2) The advancement of deleveraging in the real economy is detrimental to the credit market and is likely to reprice credit risks. The current situation of low credit spreads is likely to be unsustainable.
In the medium and long term, due to the advancement of measures such as strict financial regulation and deleveraging of the real economy (including the real estate market and local government debt, etc.), total demand will face downward pressure, and the risk appetite of financial institutions will also decline. This will provide a very favorable support for the strengthening of the bond market.
Despite the stability of monetary policy, the liquidity shock may not have ended yet. With the “real economy deleveraging and credit risk repricing”, in the coming period, market uncertainty is increasing, and the fluctuations in the bond market may be significantly magnified.
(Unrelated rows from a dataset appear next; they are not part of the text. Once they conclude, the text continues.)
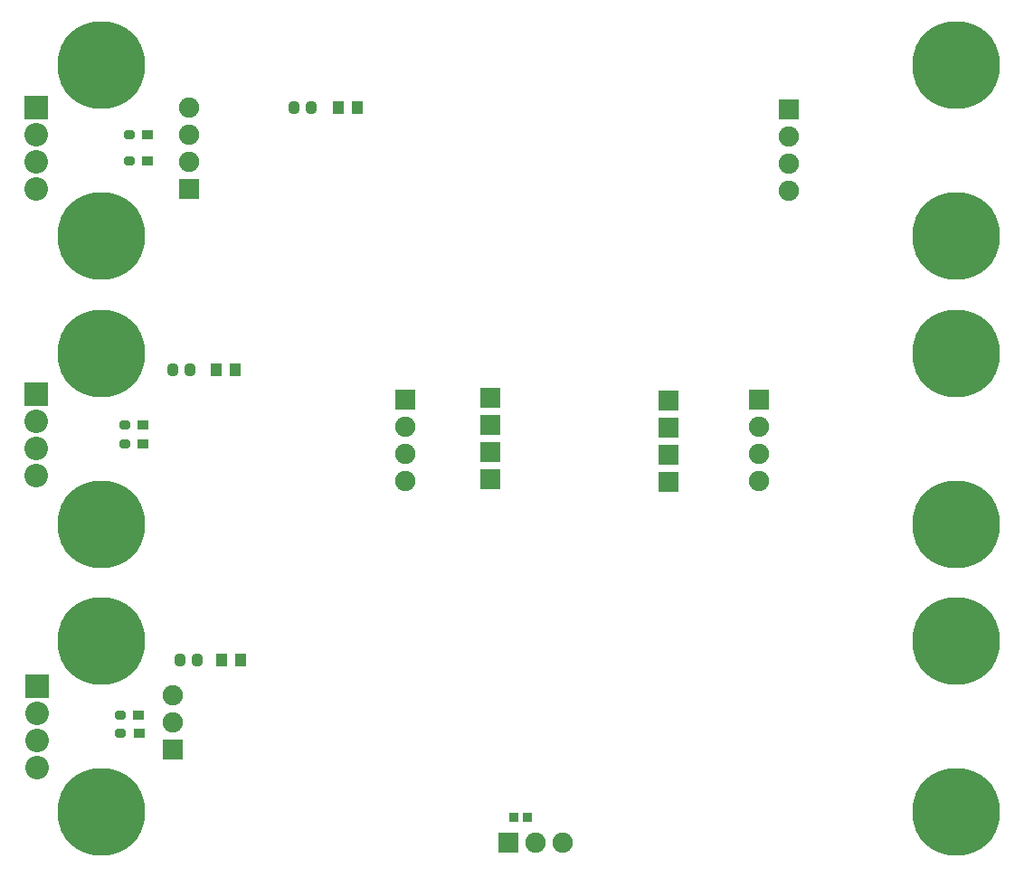
<source format=gts>
G04*
G04 #@! TF.GenerationSoftware,Altium Limited,Altium Designer,21.0.3 (12)*
G04*
G04 Layer_Color=8388736*
%FSLAX25Y25*%
%MOIN*%
G70*
G04*
G04 #@! TF.SameCoordinates,1AB0012E-6492-40AC-AB66-57420BB0589C*
G04*
G04*
G04 #@! TF.FilePolarity,Negative*
G04*
G01*
G75*
G04:AMPARAMS|DCode=22|XSize=39.5mil|YSize=35.56mil|CornerRadius=0mil|HoleSize=0mil|Usage=FLASHONLY|Rotation=180.000|XOffset=0mil|YOffset=0mil|HoleType=Round|Shape=Octagon|*
%AMOCTAGOND22*
4,1,8,-0.01975,0.00889,-0.01975,-0.00889,-0.01086,-0.01778,0.01086,-0.01778,0.01975,-0.00889,0.01975,0.00889,0.01086,0.01778,-0.01086,0.01778,-0.01975,0.00889,0.0*
%
%ADD22OCTAGOND22*%

%ADD23R,0.03950X0.03556*%
%ADD24R,0.03800X0.03800*%
%ADD25R,0.04000X0.04500*%
G04:AMPARAMS|DCode=26|XSize=45mil|YSize=40mil|CornerRadius=12mil|HoleSize=0mil|Usage=FLASHONLY|Rotation=270.000|XOffset=0mil|YOffset=0mil|HoleType=Round|Shape=RoundedRectangle|*
%AMROUNDEDRECTD26*
21,1,0.04500,0.01600,0,0,270.0*
21,1,0.02100,0.04000,0,0,270.0*
1,1,0.02400,-0.00800,-0.01050*
1,1,0.02400,-0.00800,0.01050*
1,1,0.02400,0.00800,0.01050*
1,1,0.02400,0.00800,-0.01050*
%
%ADD26ROUNDEDRECTD26*%
%ADD27R,0.07493X0.07493*%
%ADD28C,0.07493*%
%ADD29R,0.08674X0.08674*%
%ADD30C,0.08674*%
%ADD31R,0.07493X0.07493*%
%ADD32C,0.32296*%
D22*
X95807Y186000D02*
D03*
Y193000D02*
D03*
X97307Y290500D02*
D03*
Y300000D02*
D03*
X94153Y79500D02*
D03*
X94000Y86000D02*
D03*
D23*
X102500Y186000D02*
D03*
Y193000D02*
D03*
X104000Y290500D02*
D03*
Y300000D02*
D03*
X100847Y79500D02*
D03*
X100693Y86000D02*
D03*
D24*
X244118Y48500D02*
D03*
X239000D02*
D03*
D25*
X131500Y106500D02*
D03*
X138500D02*
D03*
X129500Y213500D02*
D03*
X136500D02*
D03*
X174500Y310000D02*
D03*
X181500D02*
D03*
D26*
X116000Y106500D02*
D03*
X122213D02*
D03*
X113500Y213500D02*
D03*
X119713D02*
D03*
X158000Y310000D02*
D03*
X164213D02*
D03*
D27*
X296000Y172000D02*
D03*
Y182000D02*
D03*
Y192000D02*
D03*
Y202000D02*
D03*
X230500Y183000D02*
D03*
Y173000D02*
D03*
Y193000D02*
D03*
Y203000D02*
D03*
X340500Y309500D02*
D03*
X199000Y202500D02*
D03*
X329500Y202500D02*
D03*
X119500Y280000D02*
D03*
X113500Y73500D02*
D03*
D28*
X340500Y299500D02*
D03*
Y289500D02*
D03*
Y279500D02*
D03*
X199000Y192500D02*
D03*
Y182500D02*
D03*
Y172500D02*
D03*
X329500Y192500D02*
D03*
Y182500D02*
D03*
Y172500D02*
D03*
X247000Y39000D02*
D03*
X257000D02*
D03*
X119500Y290000D02*
D03*
Y300000D02*
D03*
Y310000D02*
D03*
X113500Y83500D02*
D03*
Y93500D02*
D03*
D29*
X63000Y310000D02*
D03*
Y204500D02*
D03*
X63400Y96800D02*
D03*
D30*
X63000Y300000D02*
D03*
Y290000D02*
D03*
Y280000D02*
D03*
Y194500D02*
D03*
Y184500D02*
D03*
Y174500D02*
D03*
X63400Y86800D02*
D03*
Y76800D02*
D03*
Y66800D02*
D03*
D31*
X237000Y39000D02*
D03*
D32*
X86907Y325907D02*
D03*
Y262915D02*
D03*
X401868D02*
D03*
Y325907D02*
D03*
Y219608D02*
D03*
Y156616D02*
D03*
X86907D02*
D03*
Y219608D02*
D03*
Y113309D02*
D03*
Y50317D02*
D03*
X401868D02*
D03*
Y113309D02*
D03*
M02*

</source>
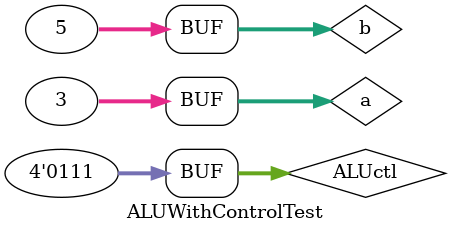
<source format=v>
`timescale 1ns / 1ps


module ALUWithControlTest;

	// Inputs
	reg [31:0] a;
	reg [31:0] b;
	reg [3:0] ALUctl;

	// Outputs
	wire [31:0] ALUOut;
	wire [1:0] zero;

	// Instantiate the Unit Under Test (UUT)
	ALUWithControl uut (
		.a(a), 
		.b(b), 
		.ALUctl(ALUctl), 
		.ALUOut(ALUOut), 
		.zero(zero)
	);

	initial begin
		// Initialize Inputs
		a = 0;		b = 0;		ALUctl = 0;

		// Wait 100 ns for global reset to finish
		#100;
        
		// Add stimulus here
		a = 4'b0101;		b = 4'b0011;		ALUctl = 4'b0000;
		#100;
		a = 4'b0101;		b = 4'b0011;		ALUctl = 4'b0001;
		#100;
		a = 4'b0101;		b = 4'b0011;		ALUctl = 4'b0010;
		#100;
		a = 4'b0101;		b = 4'b0011;		ALUctl = 4'b0110;
		#100;
		a = 4'b0101;		b = 4'b0011;		ALUctl = 4'b0111;
		#100;
		a = 4'b0011;		b = 4'b0101;		ALUctl = 4'b0111;
		#100;
	end
      
endmodule


</source>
In the short term, it may be due to the revision of fundamentals and expectations of loose liquidity that the momentum for the yield of interest rate bonds to fall is insufficient, and it may even fluctuate upward. However, in the future, it may be necessary to pay attention to the possibility of the widening of credit spreads and the rebound of credit bond yields caused by factors such as strong financial regulation and the deleveraging of the real economy.
However, with the implementation of strict financial regulation and the manifestation of the effects of policy-driven deleveraging of the real economy, the bond market may truly embrace considerable opportunities.